A couple weeks ago I had the finest reading experience of my life to date. The Sea of Tranquility by Katja Millay won't be to everyone's taste. But for this reader it was so close to perfect a knat could starve on the difference.
I'm not going to summarize the plot because, frankly, I suck at that. But, I will say that if you're a fan (or writer) of raw, contemporary YA, then The Sea of Tranquility is a Code Red Must Read. Buy it now. Then start reading it and try to stop. I dare you.
But I don't want to spend today expounding on TSoT (though, trust me, it's tempting). What I do want to do is get my analysis down on why I enjoyed it so thoroughly. Because I just read the book that achieves what I always wanted to achieve as a writer. So I'm going to pick it apart to see if I can replicate the result.
Below is my personal notes to myself about the reading experience. The Elements of Awesome I'm able to identify in the vain hope that one day I'll be That Good...
Element of Awesome #1 - Characters We Haven't Seen Before
This is pretty straight forward, but worth noting. As a reader, these characters are very, very real to me. Not just because I loved them, but because the writer achieved what I believe is the perfect balance between recognizable traits, and a unique blend with depth. I haven't seen Josh or Emilia before. Even Drew, who seems cookie cutter on first appearance, demonstrates actual depth (more on this later).
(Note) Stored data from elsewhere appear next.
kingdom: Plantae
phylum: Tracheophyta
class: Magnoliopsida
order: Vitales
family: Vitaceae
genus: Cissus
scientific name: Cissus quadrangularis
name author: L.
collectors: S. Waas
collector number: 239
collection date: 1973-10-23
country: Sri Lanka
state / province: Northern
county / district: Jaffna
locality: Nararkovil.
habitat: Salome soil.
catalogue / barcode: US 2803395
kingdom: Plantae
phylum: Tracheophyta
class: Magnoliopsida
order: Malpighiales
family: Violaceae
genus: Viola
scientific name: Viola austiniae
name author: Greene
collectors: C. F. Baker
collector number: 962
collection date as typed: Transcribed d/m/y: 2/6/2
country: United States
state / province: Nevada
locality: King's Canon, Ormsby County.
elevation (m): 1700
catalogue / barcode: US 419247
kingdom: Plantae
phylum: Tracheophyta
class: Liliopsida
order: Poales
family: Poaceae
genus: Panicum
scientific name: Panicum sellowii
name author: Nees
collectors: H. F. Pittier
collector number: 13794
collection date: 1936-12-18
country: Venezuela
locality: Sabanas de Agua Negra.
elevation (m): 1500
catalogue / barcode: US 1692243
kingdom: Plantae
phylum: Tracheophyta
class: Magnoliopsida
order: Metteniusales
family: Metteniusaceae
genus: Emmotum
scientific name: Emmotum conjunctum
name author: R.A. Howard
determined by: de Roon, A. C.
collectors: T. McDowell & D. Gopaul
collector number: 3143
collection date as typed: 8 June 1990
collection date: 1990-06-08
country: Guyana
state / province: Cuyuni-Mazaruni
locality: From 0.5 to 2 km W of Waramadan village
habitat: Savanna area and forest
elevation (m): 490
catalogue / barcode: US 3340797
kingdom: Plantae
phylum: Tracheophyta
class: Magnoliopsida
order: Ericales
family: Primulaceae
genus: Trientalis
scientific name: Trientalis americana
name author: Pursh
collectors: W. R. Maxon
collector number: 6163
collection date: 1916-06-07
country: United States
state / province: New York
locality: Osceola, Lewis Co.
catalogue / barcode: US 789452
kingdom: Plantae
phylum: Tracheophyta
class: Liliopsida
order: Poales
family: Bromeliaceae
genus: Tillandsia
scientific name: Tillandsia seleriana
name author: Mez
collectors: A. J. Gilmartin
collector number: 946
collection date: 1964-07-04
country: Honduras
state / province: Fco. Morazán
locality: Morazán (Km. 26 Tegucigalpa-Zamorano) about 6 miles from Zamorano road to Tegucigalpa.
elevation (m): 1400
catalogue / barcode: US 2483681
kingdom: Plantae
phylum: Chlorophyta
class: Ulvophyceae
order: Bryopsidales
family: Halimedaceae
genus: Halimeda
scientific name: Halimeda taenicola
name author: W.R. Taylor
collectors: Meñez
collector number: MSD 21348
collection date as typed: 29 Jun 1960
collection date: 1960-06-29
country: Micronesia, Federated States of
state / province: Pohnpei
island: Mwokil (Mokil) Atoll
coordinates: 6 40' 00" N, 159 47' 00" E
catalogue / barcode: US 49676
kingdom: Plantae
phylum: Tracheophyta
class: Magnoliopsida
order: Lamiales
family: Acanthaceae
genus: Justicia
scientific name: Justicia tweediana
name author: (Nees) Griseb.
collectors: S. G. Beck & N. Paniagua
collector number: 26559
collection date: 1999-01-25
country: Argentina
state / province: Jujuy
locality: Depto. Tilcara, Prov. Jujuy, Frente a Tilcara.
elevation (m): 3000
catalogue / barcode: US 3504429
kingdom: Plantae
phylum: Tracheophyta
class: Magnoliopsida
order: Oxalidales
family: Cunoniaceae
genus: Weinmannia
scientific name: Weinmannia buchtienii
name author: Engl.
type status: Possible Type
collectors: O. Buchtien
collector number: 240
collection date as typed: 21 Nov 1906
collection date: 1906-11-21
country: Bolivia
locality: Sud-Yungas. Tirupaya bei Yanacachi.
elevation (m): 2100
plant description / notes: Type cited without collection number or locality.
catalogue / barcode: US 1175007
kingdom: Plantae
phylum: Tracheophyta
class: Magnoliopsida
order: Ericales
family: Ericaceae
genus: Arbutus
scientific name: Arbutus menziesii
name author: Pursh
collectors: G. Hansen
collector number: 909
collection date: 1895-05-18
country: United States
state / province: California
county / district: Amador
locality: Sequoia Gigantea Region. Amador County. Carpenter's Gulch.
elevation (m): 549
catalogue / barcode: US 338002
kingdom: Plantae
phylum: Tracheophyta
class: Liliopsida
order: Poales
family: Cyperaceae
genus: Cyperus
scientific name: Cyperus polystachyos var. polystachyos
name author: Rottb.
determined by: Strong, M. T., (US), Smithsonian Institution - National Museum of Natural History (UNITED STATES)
In other words, if I want to write a book like this, I can't just take these characters and make them my own. I need to find my own people, my own set of talents and fears and flaws for them. I can't rely on tropes, or just flip them over. I have to design real people.
Element of Awesome #2 - There Are Surprises
The character I mentioned above, Drew, is the primary example of this, but the book is full of them: People or plot points that you think you can anticipate. BUT YOU CAN'T (trust me on this).
Drew walks on to the page in typical Man-whore style -- and lives up to that trope the first few times we meet him. But by the end of the book I just want to squeeze him and sit on a couch with him and bask in the brilliance of who he is. And he isn't even the hero of the tale!
So if I want to write a book like this, not only do I have to keep my characters unique, I have to take people and story points in directions no one would anticipate after they'd read the first six chapters. And I do mean no one.
Element of Awesome #3 - Technical Brilliance
There's no way around it, Katja Millay has a turn of phrase, a wit and a vocabulary (on both ends of the mannerly scale) that provide a shiny vehicle for this story. And maybe this is what sets TSoT apart from other stories that have grabbed me by the shoulders and shaken me until I finished the last page: The writing is stellar. It's clever. It's funny. It's emotional. There's no telling. No explanations. No over-emphasis of important points, no faux ex machina. My OCD internal editor didn't even cough.
So, if I want to write a book that engages readers the way this one does, I've got work to do. No more short cuts. No more "hope for the best". No more giving up on a difficult paragraph. I have to get good. Real good.
Element of Awesome #4 - The Plot Vehicles Didn't Rev Their Engines
Let's face it, in every story there are elements of the plot that just can't occur unless some other circumstance is in place. In YA it's usually the marginalization or removal of adult authority figures.
Katja does that too, but in such a way that the removal of those figures drives the entire book. The motives and circumstances of this story aren't just convenient, they're critical. Literally, the story couldn't occur unless these unique circumstances were in place.
So if I want to write a book that feels this solid, I've can't just figure out the shortest route from A to B. I've got to identify The Imperative. What set of circumstances must be in place to force this story to happen?
No more leaning on traditional, expected vehicles. I've got to find the real life equivalent and use it to drive my characters from beginning to end.
And last, but not least: Element of Awesome #5 - Emotion
I'm not sure I can explain this, but I'm going to try.
At one point, about halfway through the book, when the characters were firmly ensconced in my heart, and I was wholly invested in their lives, a very quiet, very unobtrusive paragraph opened a new chapter.
Six or seven lines. Nothing dramatic.
And I wept. Literally.
It wasn't because the author had thrown down a literary gauntlet and pulled the tears from my eyes. It wasn't because a massive, emotional reveal had just occurred. It was because she'd used the pages before that moment to make the characters so real to me, that when one of them told me an anticipated event had occurred, I cried for how I knew the character must feel. My emotions were so completely engaged, I reacted to this character just as I would have a true, dear friend.
I was moved.
Frankly, I don't have a clue how to replicate this impact. It is the part of this book that blows my mind into the next solar system. But I have a feeling it has something to do with depicting your characters in such a way that they look, sound, and act like real people. Like people I could run into on the street any day of the week.
So that's it... those are the things I learned from reading this incredible book, then thinking about it for five days straight afterward.
Like I said, the story itself may not be your cup of tea. But if you're writing YA, I'd seriously consider it an important part of your study of the craft of fiction.
This book rules.
Katja Millay is my new hero(ine).
Your Turn: Have you read anything lately that achieved what you're aiming for in your book? What did you learn from it?